** ASSIGNMENT **
The answer must be a single number: how many lines in the entries hold the string "Balanced".

Data records:

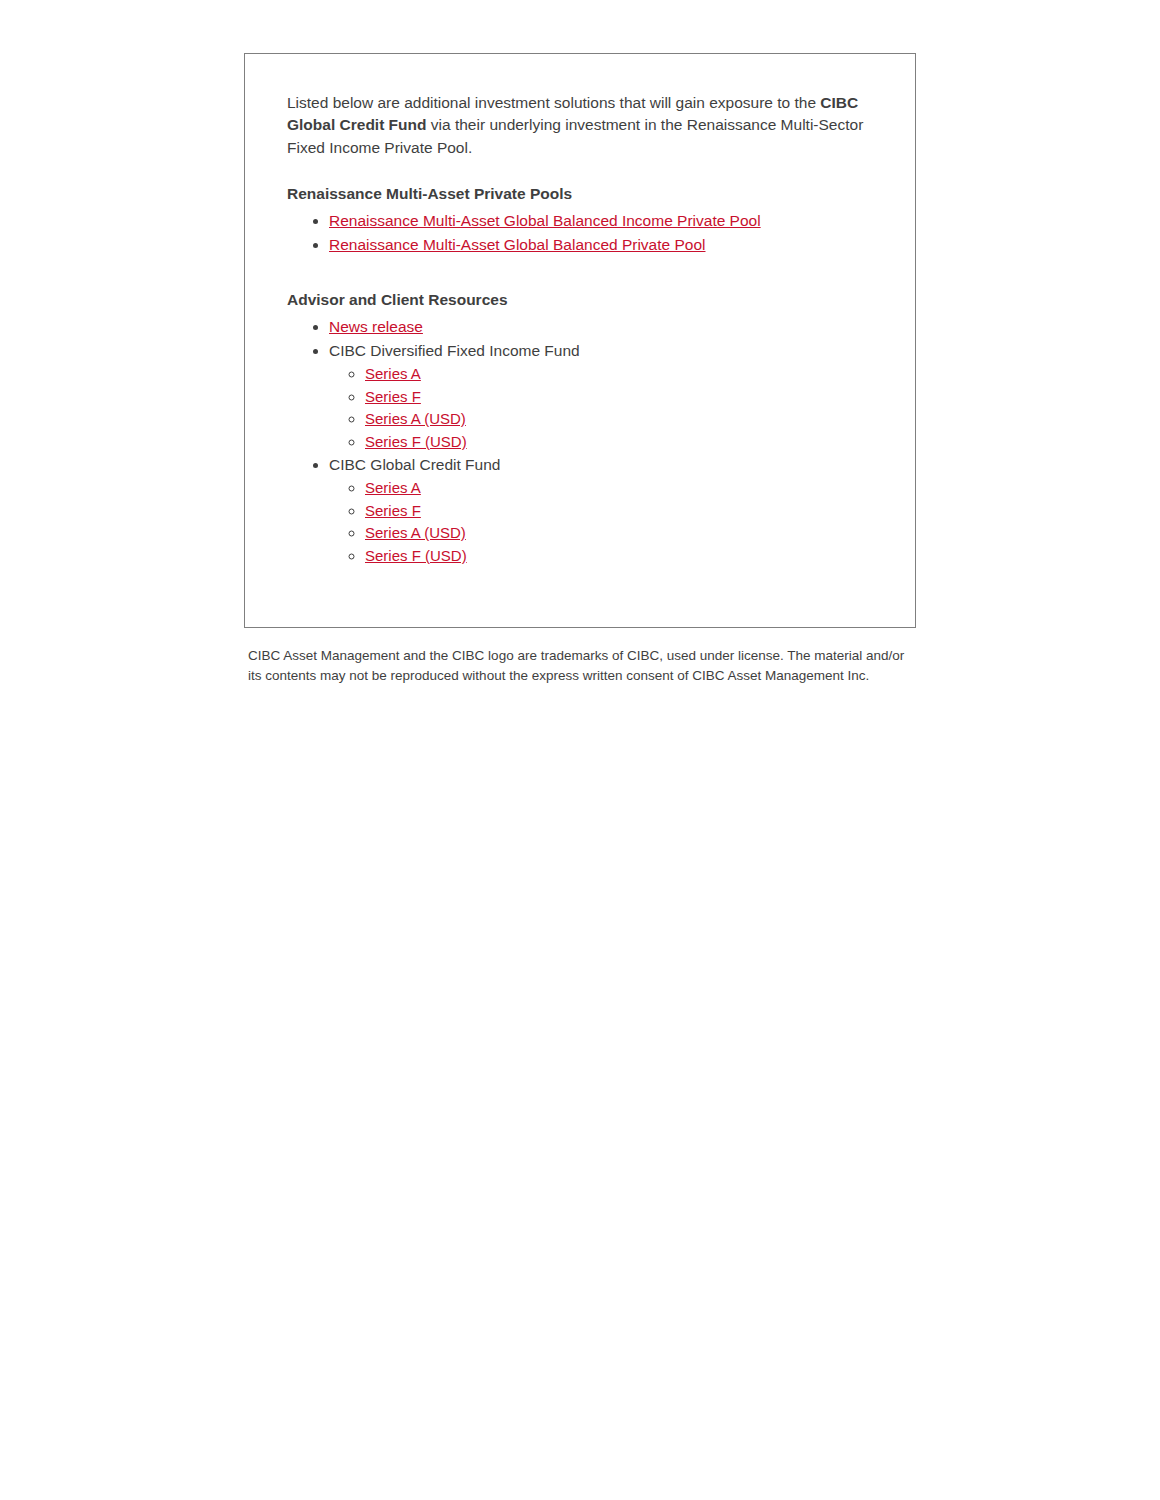Listed below are additional investment solutions that will gain exposure to the CIBC Global Credit Fund via their underlying investment in the Renaissance Multi-Sector Fixed Income Private Pool.
Renaissance Multi-Asset Private Pools
Renaissance Multi-Asset Global Balanced Income Private Pool
Renaissance Multi-Asset Global Balanced Private Pool
Advisor and Client Resources
News release
CIBC Diversified Fixed Income Fund
Series A
Series F
Series A (USD)
Series F (USD)
CIBC Global Credit Fund
Series A
Series F
Series A (USD)
Series F (USD)
CIBC Asset Management and the CIBC logo are trademarks of CIBC, used under license. The material and/or its contents may not be reproduced without the express written consent of CIBC Asset Management Inc.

** REPLY TO THE EXERCISE **
2